We project a great deal onto our wordless companions, and pride ourselves in playing a protective, even parental, role in their lives. They offer us clues as to their feelings, moods and wants, but we can never truly know what they are thinking. Maybe that’s for the best: “no small amount of dogs’ winsomeness is the empathy that we can attribute to them as they silently contemplate us,” wrote the cognitive scientist Alexandra Horowitz, director of the Dog Cognition Lab at Barnard College, in Inside of a Dog.

Nevertheless, the relationship between dog and human is unusually close thanks to an estimated 11,000 years of domestication. We feed them, care for them and breed them selectively for friendliness and other useful traits. We have shaped almost every attribute of their bodies and minds. They live in our homes and play important roles in many industries. In various ways, dogs have shaped us too.

If any animal was likely to excel at communication with humans, it would be the dog. Yet until now, there has been surprisingly little study of them. Past animal communication researchers have instead opted for gorillas, chimpanzees, bonobos and even dolphins. But monkeys and apes, for all their human-like characteristics, are notoriously erratic, even aggressive. Dolphins, being water-based, bring myriad logistical problems. Dogs, meanwhile, are domestic companions, unusually easy to train, responsive to human commands and body language, and are often – but not invariably – keen to please. For these reasons, the Soviet space programme, unlike Nasa’s, opted to use dogs in early rocket launches after circus trainers warned them that monkeys were too temperamental to be useful.

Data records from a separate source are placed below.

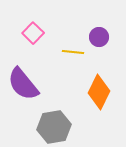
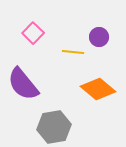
orange diamond: moved 1 px left, 3 px up; rotated 76 degrees counterclockwise
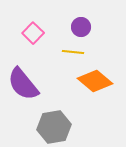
purple circle: moved 18 px left, 10 px up
orange diamond: moved 3 px left, 8 px up
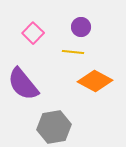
orange diamond: rotated 12 degrees counterclockwise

Their attentiveness and intelligence is part of what makes dogs so appealing, but our love for them is also part of the reason why it’s so difficult to lay aside scepticism. “It is not the animals who desire to speak and cannot, I suspect; it is that we desire them to talk and cannot effect it,” writes Horowitz. In past interviews, Horowitz has called for research to focus on dogs’ natural modes of communication and behaviour, rather on their capacity to learn or respond to ours. Nevertheless, it’s difficult not to get excited by Bunny and Stella’s conversational prowess, and the small glimmers they offer us as to how canine minds might work.

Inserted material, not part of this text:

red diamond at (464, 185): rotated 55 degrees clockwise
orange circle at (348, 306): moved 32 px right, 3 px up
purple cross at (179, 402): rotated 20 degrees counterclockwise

We may never know if the dogs are using and comprehending human language to mean exactly the same as we do. But if nothing else, it gives us a great deal of insight into our relationship with them as a species, their concerns and their personalities. As for my own dog, I haven’t yet tried to teach her to speak. I very much want to learn her innermost desires, but I suspect she has little interest in communicating with me on my own terms. If she did, I imagine it might closely resemble the one-track conversation of scrappy Bastian, a rescued terrier in New York City (@bastianandbrews), who will scratch the relevant buttons repeatedly until their covers fly off. “Hungry hungry hungry hungry,” he says. “food food food food treat treat treat treat food food food.”

Still, who can blame him? I think I can relate.